Choko Iida and Shinichi Himori in The Only Son |
Cast: Choko Iida, Shinichi Himori, Masao Hayama, Yoshiko Tsoubuchi, Mitsuko Yoshkawa, Chishu Ryu, Tomio Aoki. Screenplay: Yasujiro Ozu, Tadao Ikeda, Masao Arata. Cinematography: Shojiro Sugimoto. Production design: Tatsuo Hamada. Film editing: Eiichi Hasagawa, Hideo Mohara. Music: Senji Ito.

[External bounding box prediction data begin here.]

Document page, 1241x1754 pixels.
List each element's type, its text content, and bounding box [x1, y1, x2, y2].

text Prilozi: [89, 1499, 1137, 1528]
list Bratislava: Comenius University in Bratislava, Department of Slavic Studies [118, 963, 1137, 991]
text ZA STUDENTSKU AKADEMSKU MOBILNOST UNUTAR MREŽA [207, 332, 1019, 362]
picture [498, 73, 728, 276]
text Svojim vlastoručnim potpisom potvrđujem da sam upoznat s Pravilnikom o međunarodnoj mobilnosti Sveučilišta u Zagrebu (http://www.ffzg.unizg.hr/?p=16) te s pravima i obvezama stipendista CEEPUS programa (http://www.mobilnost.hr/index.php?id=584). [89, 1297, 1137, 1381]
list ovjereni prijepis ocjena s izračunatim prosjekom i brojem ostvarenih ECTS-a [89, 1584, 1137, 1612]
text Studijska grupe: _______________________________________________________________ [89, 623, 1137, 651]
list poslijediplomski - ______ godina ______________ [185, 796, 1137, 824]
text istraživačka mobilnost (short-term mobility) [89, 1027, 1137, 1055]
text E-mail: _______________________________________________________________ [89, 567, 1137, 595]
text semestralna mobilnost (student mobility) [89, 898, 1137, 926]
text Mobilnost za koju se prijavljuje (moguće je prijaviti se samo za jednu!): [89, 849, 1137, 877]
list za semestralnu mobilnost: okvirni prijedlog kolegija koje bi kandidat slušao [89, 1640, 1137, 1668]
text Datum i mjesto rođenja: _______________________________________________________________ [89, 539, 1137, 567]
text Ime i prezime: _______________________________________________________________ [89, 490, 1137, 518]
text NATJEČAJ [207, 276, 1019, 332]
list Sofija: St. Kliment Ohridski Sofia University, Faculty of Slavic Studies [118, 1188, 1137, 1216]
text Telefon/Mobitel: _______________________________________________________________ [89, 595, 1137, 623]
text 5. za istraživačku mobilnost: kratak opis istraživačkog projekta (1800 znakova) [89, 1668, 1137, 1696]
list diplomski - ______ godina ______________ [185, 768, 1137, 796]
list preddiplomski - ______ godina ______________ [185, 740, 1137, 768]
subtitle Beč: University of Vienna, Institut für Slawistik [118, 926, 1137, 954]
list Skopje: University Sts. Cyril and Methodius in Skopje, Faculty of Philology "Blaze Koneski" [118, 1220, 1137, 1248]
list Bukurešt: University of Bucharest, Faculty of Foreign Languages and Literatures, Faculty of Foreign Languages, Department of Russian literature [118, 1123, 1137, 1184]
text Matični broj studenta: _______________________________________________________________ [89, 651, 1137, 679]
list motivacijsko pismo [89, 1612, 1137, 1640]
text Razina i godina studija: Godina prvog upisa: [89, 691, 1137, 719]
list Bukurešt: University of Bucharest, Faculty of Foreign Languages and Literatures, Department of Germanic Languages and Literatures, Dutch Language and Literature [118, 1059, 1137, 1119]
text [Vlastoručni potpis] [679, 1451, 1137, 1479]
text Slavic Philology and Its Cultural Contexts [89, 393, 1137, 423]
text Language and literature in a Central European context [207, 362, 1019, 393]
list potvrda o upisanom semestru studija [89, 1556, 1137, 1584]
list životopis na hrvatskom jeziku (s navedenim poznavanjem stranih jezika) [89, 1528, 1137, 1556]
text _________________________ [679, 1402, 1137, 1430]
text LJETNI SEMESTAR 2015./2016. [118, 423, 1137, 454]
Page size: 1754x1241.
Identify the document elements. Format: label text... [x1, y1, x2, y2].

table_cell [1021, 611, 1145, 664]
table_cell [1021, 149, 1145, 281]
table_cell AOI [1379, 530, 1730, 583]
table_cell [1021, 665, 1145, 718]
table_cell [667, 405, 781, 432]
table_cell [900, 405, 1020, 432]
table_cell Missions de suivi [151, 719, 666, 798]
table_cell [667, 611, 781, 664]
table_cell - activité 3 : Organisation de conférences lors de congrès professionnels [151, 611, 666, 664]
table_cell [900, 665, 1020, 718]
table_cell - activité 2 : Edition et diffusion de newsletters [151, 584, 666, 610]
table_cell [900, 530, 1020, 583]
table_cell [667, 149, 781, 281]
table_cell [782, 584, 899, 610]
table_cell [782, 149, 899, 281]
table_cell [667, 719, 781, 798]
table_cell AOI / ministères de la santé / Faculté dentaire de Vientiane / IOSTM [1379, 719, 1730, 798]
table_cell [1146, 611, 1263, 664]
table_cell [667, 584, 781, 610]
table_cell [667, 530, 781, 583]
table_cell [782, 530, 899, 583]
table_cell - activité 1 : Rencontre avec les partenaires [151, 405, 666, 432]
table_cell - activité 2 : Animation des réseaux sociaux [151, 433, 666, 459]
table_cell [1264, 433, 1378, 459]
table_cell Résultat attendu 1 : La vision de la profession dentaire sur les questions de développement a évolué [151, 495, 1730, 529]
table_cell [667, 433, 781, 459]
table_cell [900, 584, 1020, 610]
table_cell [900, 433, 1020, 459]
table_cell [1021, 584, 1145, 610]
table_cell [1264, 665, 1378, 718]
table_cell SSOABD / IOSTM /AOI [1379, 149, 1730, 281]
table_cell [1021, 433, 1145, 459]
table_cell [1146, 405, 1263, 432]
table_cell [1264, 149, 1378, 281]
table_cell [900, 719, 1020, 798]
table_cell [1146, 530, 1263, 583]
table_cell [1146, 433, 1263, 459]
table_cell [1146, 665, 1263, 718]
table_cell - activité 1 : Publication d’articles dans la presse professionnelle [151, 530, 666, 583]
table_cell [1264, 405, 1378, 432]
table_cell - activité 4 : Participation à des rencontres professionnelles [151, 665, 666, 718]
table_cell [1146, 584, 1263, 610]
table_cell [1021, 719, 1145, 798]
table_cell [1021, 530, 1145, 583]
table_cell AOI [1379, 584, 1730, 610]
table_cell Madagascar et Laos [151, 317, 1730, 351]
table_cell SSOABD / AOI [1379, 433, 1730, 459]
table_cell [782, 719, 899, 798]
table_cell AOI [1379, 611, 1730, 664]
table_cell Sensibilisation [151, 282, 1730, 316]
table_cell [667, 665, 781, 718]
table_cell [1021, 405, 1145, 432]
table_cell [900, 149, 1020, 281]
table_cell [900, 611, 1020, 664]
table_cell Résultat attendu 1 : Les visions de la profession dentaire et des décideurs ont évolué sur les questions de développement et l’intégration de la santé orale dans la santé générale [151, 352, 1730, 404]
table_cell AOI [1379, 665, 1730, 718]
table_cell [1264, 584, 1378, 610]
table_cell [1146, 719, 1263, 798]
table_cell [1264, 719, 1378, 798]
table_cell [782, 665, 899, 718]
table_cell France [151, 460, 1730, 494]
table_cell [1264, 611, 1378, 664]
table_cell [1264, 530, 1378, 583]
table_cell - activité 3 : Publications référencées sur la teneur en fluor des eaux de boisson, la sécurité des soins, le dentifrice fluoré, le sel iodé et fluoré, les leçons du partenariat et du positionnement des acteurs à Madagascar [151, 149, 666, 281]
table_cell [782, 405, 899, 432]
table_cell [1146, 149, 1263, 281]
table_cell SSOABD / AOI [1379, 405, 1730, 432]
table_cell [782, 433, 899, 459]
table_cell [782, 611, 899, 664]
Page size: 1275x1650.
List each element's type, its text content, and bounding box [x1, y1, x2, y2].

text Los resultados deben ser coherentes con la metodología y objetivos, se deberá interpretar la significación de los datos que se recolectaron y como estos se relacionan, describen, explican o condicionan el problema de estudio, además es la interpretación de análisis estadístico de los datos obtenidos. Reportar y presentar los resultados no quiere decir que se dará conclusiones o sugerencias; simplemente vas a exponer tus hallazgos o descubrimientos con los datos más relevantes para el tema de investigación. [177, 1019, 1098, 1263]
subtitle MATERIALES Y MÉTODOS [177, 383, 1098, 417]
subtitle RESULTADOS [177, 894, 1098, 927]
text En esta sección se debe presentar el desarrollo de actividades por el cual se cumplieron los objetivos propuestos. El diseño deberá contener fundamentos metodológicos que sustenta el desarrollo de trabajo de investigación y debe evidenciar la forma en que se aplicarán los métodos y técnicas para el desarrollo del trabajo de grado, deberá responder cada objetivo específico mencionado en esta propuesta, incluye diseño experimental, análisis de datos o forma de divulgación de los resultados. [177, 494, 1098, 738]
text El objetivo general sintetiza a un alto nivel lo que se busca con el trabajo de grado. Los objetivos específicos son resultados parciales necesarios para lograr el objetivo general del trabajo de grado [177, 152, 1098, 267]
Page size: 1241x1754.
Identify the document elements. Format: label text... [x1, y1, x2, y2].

If someone were to ask me what movie by Yasujiro Ozu they should watch first, I'd probably suggest the one that makes the critics' lists of the greatest films ever made, Tokyo Story (1953), or perhaps his very last one, An Autumn Afternoon (1962). I probably wouldn't select his first talkie, The Only Son, but only because the print I saw was blotchy and its soundtrack occasionally noisy. It's also one of his most melancholy films, drenched in the kind of disappointment that Ozu himself must have felt in the Depression year of 1936 as militarism took stronger hold on Japan. It tells the simple story of a single mother, O-Tsune (Choko Iida), who supports her son, Ryosuke (Shinichi Himori), by working in a silk mill as he grows up, gets an education, and moves to Tokyo determined to be a "great man." But when she pays a visit to him there, she discovers that he has married and has an infant son of his own, and that the little family is struggling to make ends meet. The best job he's able to find is teaching night school. His failure to thrive mirrors that of the teacher, Okubo (Chishu Ryu), who mentored him, urging him to further his education, and went to Tokyo himself to advance his career. Now, even the teacher is struggling, supporting his wife and four children by running a small tonkatsu restaurant. Ryosuke, who is living from paycheck to paycheck, borrows money from friends so he can show his mother a good time in Tokyo. They do some sightseeing and he takes her to the movies. The film is Unfinished Symphony (Willi Forst and Anthony Asquith, 1934) a British-Austrian biopic of Franz Schubert that Ozu uses for an ironic allusion: It's about a disappointed genius and it has dialogue in German, echoing the fact that Japan signed a pact with Hitler's Reich in 1936. Ryosuke tries to impress his mother by pointing out that it's "a talkie," but she nods off during the film -- perhaps Ozu's sly dismissal of the medium that he has finally been persuaded to adopt. Though it's touched with humor, The Only Son persists in its melancholy portrait of failed hopes, ending with Ryosuke's vow that he will go back to school and get a better job. O-Tsune returns to her work in the mill, and tells her friends that her son has become a great man, but her face when she's alone reveals the truth.